If you only have access to the view object, then you can get the parameters defined in the URL path this way:
view.kwargs.get('url_param')
If you only have access to the request object, use the following:
request.resolver_match.kwargs.get('url_param')
Tested on Django 3.
views.py
from rest_framework.response import Response
def update_product(request, pk):
return Response({"pk":pk})
pk means primary_key.
urls.py
from products.views import update_product
from django.urls import path
urlpatterns = [
...,
path('update/products/<int:pk>', update_product)
]
You might as well check request.META dictionary to access many useful things like
PATH_INFO, QUERY_STRING
# for example
request.META['QUERY_STRING']
# or to avoid any exceptions provide a fallback
request.META.get('QUERY_STRING', False)
you said that it returns empty query dict
I think you need to tune your url to accept required or optional args or kwargs
Django got you all the power you need with regrex like:
url(r'^project_config/(?P<product>\w+)/$', views.foo),
more about this at django-optional-url-parameters
This is another alternate solution that can be implemented:
In the URL configuration:
urlpatterns = [path('runreport/<str:queryparams>', views.get)]
In the views:
list2 = queryparams.split("&")
url parameters may be captured by request.query_params
It seems more recommended to use request.query_params.
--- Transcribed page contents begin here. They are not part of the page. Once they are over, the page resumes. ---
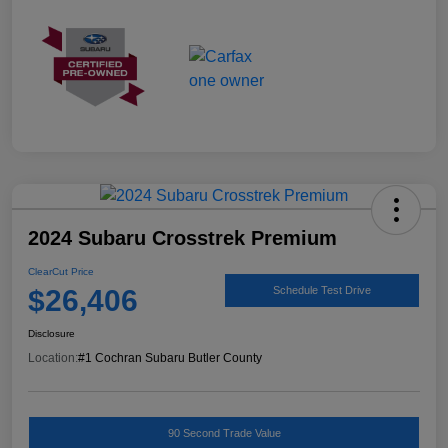
2024 Subaru Crosstrek Premium
ClearCut Price
$26,406
Schedule Test Drive
Disclosure
Location:
#1 Cochran Subaru Butler County
90 Second Trade Value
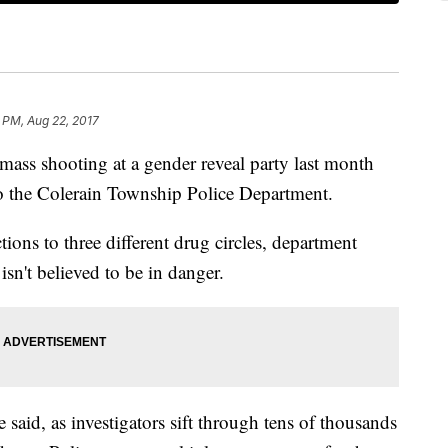
7 PM, Aug 22, 2017
shooting at a gender reveal party last month
o the Colerain Township Police Department.
ions to three different drug circles, department
sn't believed to be in danger.
 said, as investigators sift through tens of thousands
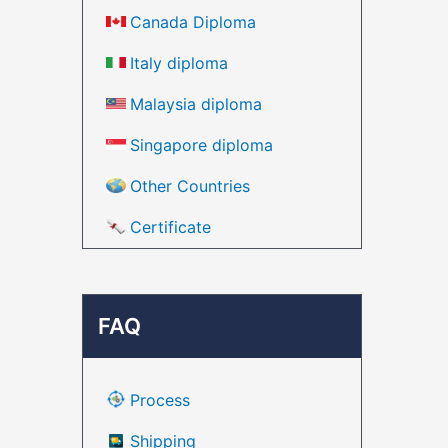
Canada Diploma
Italy diploma
Malaysia diploma
Singapore diploma
Other Countries
Certificate
FAQ
Process
Shipping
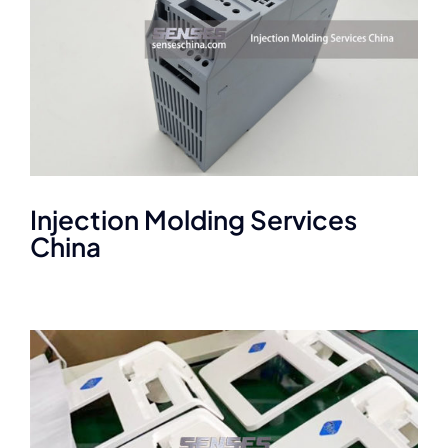
Injection Molding Services
China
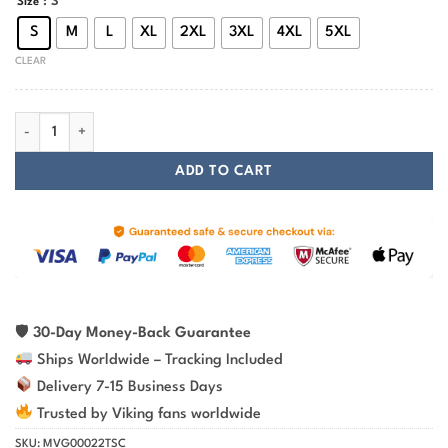
: S
Size
S
M
L
XL
2XL
3XL
4XL
5XL
CLEAR
Viking T-shirt Violent When Necessary Skull Axe quantity
ADD TO CART
🛡
30-Day Money-Back Guarantee
Ships Worldwide – Tracking Included
Delivery 7-15 Business Days
Trusted by Viking fans worldwide
SKU:
MVG00022TSC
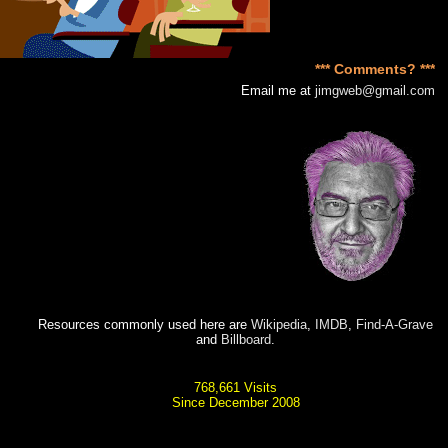
*** Comments? ***
Email me at
jimgweb@gmail.com
Resources commonly used here are
Wikipedia
,
IMDB
,
Find-A-Grave
and
Billboard
.
768,661 Visits
Since December 2008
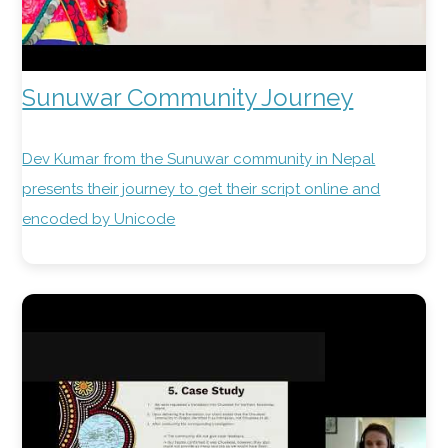
Sunuwar Community Journey
Dev Kumar from the Sunuwar community in Nepal
presents their journey to get their script online and
encoded by Unicode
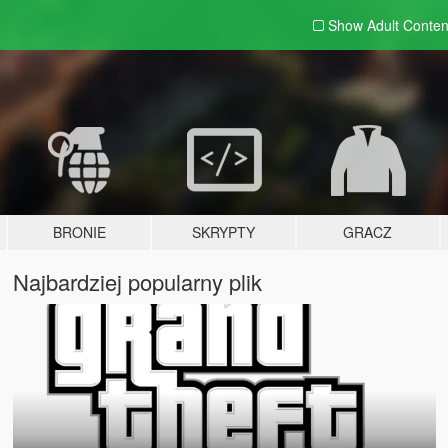
Show Adult
Conten
BRONIE
SKRYPTY
GRACZ
Najbardziej popularny plik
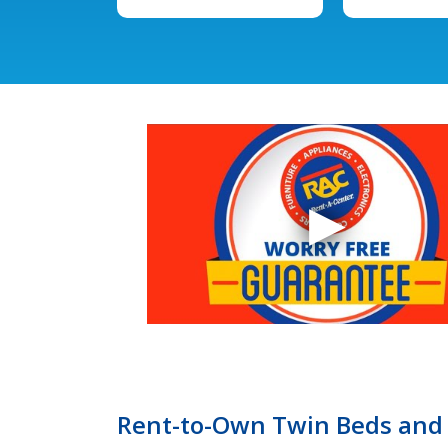
Rent-to-Own Twin Beds and 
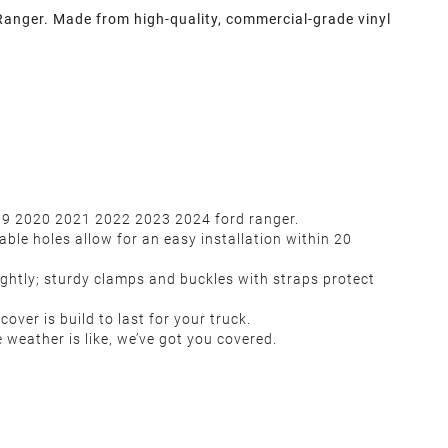
Ranger. Made from high-quality, commercial-grade vinyl
2019 2020 2021 2022 2023 2024 ford ranger.
ble holes allow for an easy installation within 20
ightly; sturdy clamps and buckles with straps protect
over is build to last for your truck.
 weather is like, we’ve got you covered.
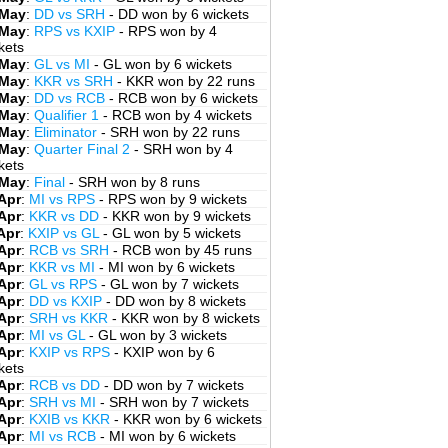
 May
:
DD vs SRH
- DD won by 6 wickets
 May
:
RPS vs KXIP
- RPS won by 4
kets
 May
:
GL vs MI
- GL won by 6 wickets
 May
:
KKR vs SRH
- KKR won by 22 runs
 May
:
DD vs RCB
- RCB won by 6 wickets
 May
:
Qualifier 1
- RCB won by 4 wickets
 May
:
Eliminator
- SRH won by 22 runs
 May
:
Quarter Final 2
- SRH won by 4
kets
 May
:
Final
- SRH won by 8 runs
Apr
:
MI vs RPS
- RPS won by 9 wickets
Apr
:
KKR vs DD
- KKR won by 9 wickets
Apr
:
KXIP vs GL
- GL won by 5 wickets
Apr
:
RCB vs SRH
- RCB won by 45 runs
Apr
:
KKR vs MI
- MI won by 6 wickets
Apr
:
GL vs RPS
- GL won by 7 wickets
Apr
:
DD vs KXIP
- DD won by 8 wickets
Apr
:
SRH vs KKR
- KKR won by 8 wickets
Apr
:
MI vs GL
- GL won by 3 wickets
Apr
:
KXIP vs RPS
- KXIP won by 6
kets
Apr
:
RCB vs DD
- DD won by 7 wickets
Apr
:
SRH vs MI
- SRH won by 7 wickets
Apr
:
KXIB vs KKR
- KKR won by 6 wickets
Apr
:
MI vs RCB
- MI won by 6 wickets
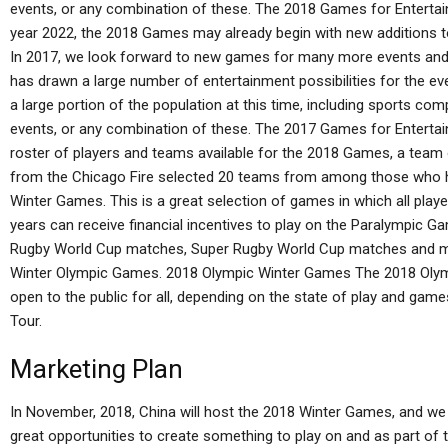
events, or any combination of these. The 2018 Games for Enterta
year 2022, the 2018 Games may already begin with new additions to 
In 2017, we look forward to new games for many more events and
has drawn a large number of entertainment possibilities for the ev
a large portion of the population at this time, including sports c
events, or any combination of these. The 2017 Games for Entertai
roster of players and teams available for the 2018 Games, a team
from the Chicago Fire selected 20 teams from among those who h
Winter Games. This is a great selection of games in which all pla
years can receive financial incentives to play on the Paralympic
Rugby World Cup matches, Super Rugby World Cup matches and ma
Winter Olympic Games. 2018 Olympic Winter Games The 2018 Oly
open to the public for all, depending on the state of play and game
Tour.
Marketing Plan
In November, 2018, China will host the 2018 Winter Games, and we
great opportunities to create something to play on and as part o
For example,
When a URL is like domain/search/?q=haha, you would use request.query_params.get('q', None)
https://www.django-rest-framework.org/api-guide/requests/
"request.query_params is a more correctly named synonym for request.GET.
For clarity inside your code, we recommend using request.query_params instead of the Django's standard request.GET. Doing so will help keep your codebase more correct and obvious - any HTTP method type may include query parameters, not just GET requests."